The Commissioner has issued a GST ruling in relation to the sale by a developer of a retirement village. The ruling covers the following circumstances:  

  • the vendor acquires land and makes acquisitions or importations in order to develop a retirement village  
  • the vendor enters into residence contracts with incoming residents in relation to a residential unit or apartment in the retirement village (Unit)  
  • the Unit is, or is intended to be, occupied as a residence or for residential accommodation  
  • an amount (Ingoing Contribution) in the form of an interest-free loan is paid by the incoming resident to the vendor, to secure the right to reside in the village  
  • the right to reside takes the form of a lease or licence (Lease) of extended duration  
  • the vendor is contractually obliged to repay the amount of the Ingoing Contribution in full when the Lease terminates  
  • the vendor sells or grants a long term lease of the retirement village either as a taxable supply or as a GST-free supply of a going concern to the purchaser as new residential premises  
  • the vendor may or may not have had the intention to sell the retirement village at the time it was first developed  
  • the sale arrangement contemplates, either expressly or by implication, that the purchaser will assume the vendor’s liability to repay the outstanding Ingoing Contributions at the time of sale.  

Firstly in relation to the supply of the retirement village by the vendor, the Commissioner states in the ruling that the amount of the Ingoing Contributions outstanding at the time of sale, the liability for which is assumed by the Purchaser, is part of the consideration for that supply.

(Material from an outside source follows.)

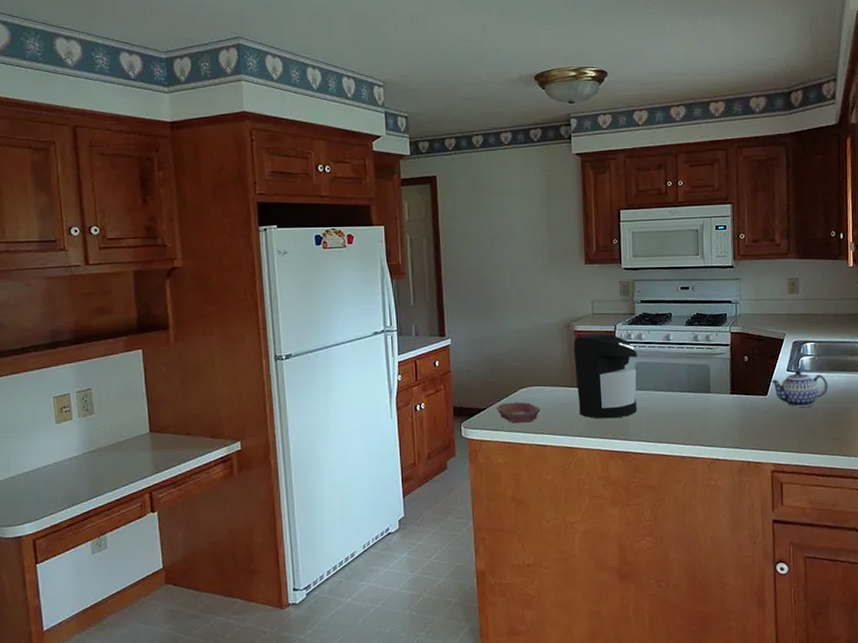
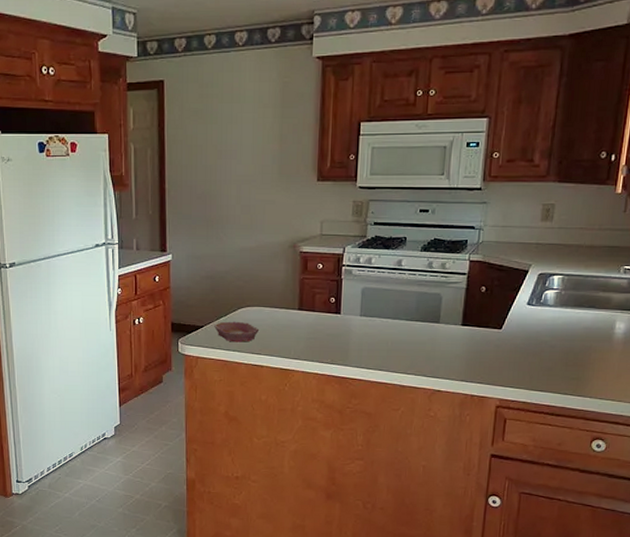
coffee maker: present [573,333,638,419] -> none [297,255,366,343]
teapot: present [770,370,828,407] -> none [507,304,572,343]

Therefore if the supply is a taxable supply rather than a GST-free supply of a going concern, GST will be calculated on the basis of the consideration for the supply including the amount of this assumed liability.  

Secondly in relation to the vendor claiming input tax credits, the vendor makes both input taxed or GST-free leasing supplies in relation to the Units and a taxable or GSTfree supply of new residential premises to the purchaser. The vendor can only make creditable acquisitions to the extent that the acquisitions are for taxable or GST-free supplies and not for any input taxed supplies. Therefore the GST paid by the vendor on purchases has to be apportioned for the purposes of the vendor claiming input tax credits.  

The Commissioner says he will accept as fair and reasonable a method which determines the extent of creditable purpose for development acquisitions based on the following formula:  

Total value of economic benefits reasonably expected to be obtained from making input taxed supplies/Total value of economic benefits reasonably expected to be obtained in respect of the arrangement

The total value of the economic benefits the vendor reasonably expected to obtain from making input taxed supplies consists of the sum of the following:  

  • the value of the benefit to the vendor of having access to the Ingoing Contribution amounts, interest-free for the period between the date when the Ingoing Contribution is received and the date when the Ingoing Contribution is repaid, or when the retirement village is sold, whichever is the earlier; and  
  • a reasonable estimate of any other amounts which will be paid to the vendor in respect of the Lease of the Unit, performance of Lease terms or covenants, or for anything which can reasonably be regarded as incidental to the supply of accommodation by way of Lease.

The value of the benefit of the vendor’s access to the Ingoing Contribution amounts, may be a reasonable estimate of the additional financing costs the vendor would incur over the relevant period if it borrowed an amount equal to the ingoing contribution under an arm’s length interest bearing loan from a commercial financier and in this regard the Commissioner will accept a calculation that relies on the base interest rate used to calculate the general interest charge.  

The total value of economic benefits reasonably expected to be obtained in respect of the arrangement consists of the sum of:  

  • the value of economic benefits reasonably expected to be obtained from input taxed supplies calculated as per the above  
  • the face value of Ingoing Contributions reasonably expected to be included in consideration for the supply of the village  
  • the amount of money and the value of other assets reasonably expected to be received by the vendor on sale of the village, and  
  • the value of any other economic benefits reasonably expected to be received from the arrangement.  

The Commissioner says that any pre-existing arrangements for the development of a retirement village the subject of the ruling may be subject to transitional administrative treatment.